とあるので、これをfalseにするだけでこのActorのTickを無効にすることができます。

AExampleTickActor::AExampleTickActor()
{
    PrimaryActorTick.bCanEverTick = false;
}

しかし、これには少し罠があります。
このActorを継承したBlueprintを作成しTickノードに何か処理を繋ぐとC++側もBlueprint側もTickが動いてしまいます。
ただし、Tickがゴーストノードの場合はTickが動くことはありません。

とはいえこんな不安な状態のまま開発を行いたくはありません。
その場合は、先程Blueprintで変更したのと同じStartWithTickEnabledをC++側からfalseにしてやりましょう。

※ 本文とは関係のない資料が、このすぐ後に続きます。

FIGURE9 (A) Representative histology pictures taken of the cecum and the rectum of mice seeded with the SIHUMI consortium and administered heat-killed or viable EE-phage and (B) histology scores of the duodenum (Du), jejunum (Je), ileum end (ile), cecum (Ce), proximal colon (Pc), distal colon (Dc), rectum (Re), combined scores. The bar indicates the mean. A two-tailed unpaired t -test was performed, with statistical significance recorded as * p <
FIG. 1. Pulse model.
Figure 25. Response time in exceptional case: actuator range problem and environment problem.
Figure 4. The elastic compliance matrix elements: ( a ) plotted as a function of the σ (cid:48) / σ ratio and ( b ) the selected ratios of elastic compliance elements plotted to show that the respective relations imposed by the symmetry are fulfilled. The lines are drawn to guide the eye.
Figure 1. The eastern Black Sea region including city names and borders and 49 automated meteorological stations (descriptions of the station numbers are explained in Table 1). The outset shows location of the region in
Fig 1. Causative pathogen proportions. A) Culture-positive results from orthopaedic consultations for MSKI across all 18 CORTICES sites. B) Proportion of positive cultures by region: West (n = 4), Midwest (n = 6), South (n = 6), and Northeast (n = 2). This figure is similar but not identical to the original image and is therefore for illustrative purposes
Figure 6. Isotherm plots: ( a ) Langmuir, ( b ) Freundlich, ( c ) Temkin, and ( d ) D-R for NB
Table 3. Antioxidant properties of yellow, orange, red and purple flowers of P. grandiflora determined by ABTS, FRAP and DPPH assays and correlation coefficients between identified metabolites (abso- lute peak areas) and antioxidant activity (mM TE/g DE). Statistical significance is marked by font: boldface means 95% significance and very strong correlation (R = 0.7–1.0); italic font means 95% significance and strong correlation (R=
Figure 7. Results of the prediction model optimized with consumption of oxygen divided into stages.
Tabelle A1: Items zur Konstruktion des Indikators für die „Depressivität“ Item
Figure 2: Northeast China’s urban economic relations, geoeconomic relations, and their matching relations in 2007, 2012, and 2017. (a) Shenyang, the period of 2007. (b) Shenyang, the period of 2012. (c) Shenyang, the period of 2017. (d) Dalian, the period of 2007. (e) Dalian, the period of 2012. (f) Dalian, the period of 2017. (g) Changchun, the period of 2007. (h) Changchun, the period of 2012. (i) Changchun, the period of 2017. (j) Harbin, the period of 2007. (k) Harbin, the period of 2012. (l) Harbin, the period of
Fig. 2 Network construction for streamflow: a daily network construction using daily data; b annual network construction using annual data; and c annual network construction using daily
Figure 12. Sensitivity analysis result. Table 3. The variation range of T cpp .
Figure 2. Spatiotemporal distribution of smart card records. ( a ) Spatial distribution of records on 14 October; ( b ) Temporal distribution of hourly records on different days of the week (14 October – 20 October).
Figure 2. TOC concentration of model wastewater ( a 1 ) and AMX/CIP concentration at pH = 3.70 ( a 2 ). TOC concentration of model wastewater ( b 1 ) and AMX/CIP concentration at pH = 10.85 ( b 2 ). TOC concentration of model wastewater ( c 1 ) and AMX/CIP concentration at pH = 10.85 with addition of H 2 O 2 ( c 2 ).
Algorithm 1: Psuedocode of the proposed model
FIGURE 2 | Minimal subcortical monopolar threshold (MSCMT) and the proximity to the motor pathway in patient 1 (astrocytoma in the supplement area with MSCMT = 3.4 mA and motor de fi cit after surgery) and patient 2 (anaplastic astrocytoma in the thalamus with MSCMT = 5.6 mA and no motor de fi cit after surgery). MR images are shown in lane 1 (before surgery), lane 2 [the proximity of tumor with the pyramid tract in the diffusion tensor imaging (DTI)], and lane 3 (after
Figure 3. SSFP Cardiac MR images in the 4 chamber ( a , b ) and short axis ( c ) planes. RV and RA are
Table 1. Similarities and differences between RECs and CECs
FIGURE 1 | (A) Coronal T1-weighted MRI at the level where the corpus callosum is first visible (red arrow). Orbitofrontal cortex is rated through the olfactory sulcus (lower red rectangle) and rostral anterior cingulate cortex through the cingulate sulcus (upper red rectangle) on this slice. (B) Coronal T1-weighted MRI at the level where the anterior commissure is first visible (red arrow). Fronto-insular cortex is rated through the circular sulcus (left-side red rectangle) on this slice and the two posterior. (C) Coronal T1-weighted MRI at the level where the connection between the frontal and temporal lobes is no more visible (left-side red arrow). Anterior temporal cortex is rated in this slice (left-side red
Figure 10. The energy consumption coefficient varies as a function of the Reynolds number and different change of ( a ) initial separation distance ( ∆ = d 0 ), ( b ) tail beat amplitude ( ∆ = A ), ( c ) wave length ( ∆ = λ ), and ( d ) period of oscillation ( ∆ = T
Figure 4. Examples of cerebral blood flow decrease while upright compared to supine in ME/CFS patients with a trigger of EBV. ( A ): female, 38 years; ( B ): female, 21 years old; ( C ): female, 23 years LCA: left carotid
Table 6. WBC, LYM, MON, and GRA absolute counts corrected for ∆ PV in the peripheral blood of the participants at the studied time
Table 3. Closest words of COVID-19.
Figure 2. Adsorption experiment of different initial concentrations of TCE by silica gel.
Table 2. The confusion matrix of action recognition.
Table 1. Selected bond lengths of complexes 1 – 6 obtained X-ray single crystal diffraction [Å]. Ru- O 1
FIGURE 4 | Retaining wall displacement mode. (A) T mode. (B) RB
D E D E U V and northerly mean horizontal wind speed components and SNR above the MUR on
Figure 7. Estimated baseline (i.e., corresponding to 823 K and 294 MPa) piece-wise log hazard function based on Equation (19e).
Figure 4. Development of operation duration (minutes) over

AExampleTickActor::AExampleTickActor()
{
    PrimaryActorTick.bCanEverTick = false;
    // BlueprintでActorTickカテゴリにあるフラグ
    PrimaryActorTick.bStartWithTickEnabled = false;
}

これでこのActorのTickをしっかりと止めることができました。

追記

PrimaryActorTick.bCanEverTickのフラグですがAActorクラス内ではfalseになっています。
そのため、EmptyActorをLevelに配置した場合や
Actorを継承したBlueprintでもTickがゴーストノードの場合や削除されている場合はTickが呼び出されません。
明示的に呼び出しを無効化したい場合はStart With Tick Enabledをfalseにすることをオススメします。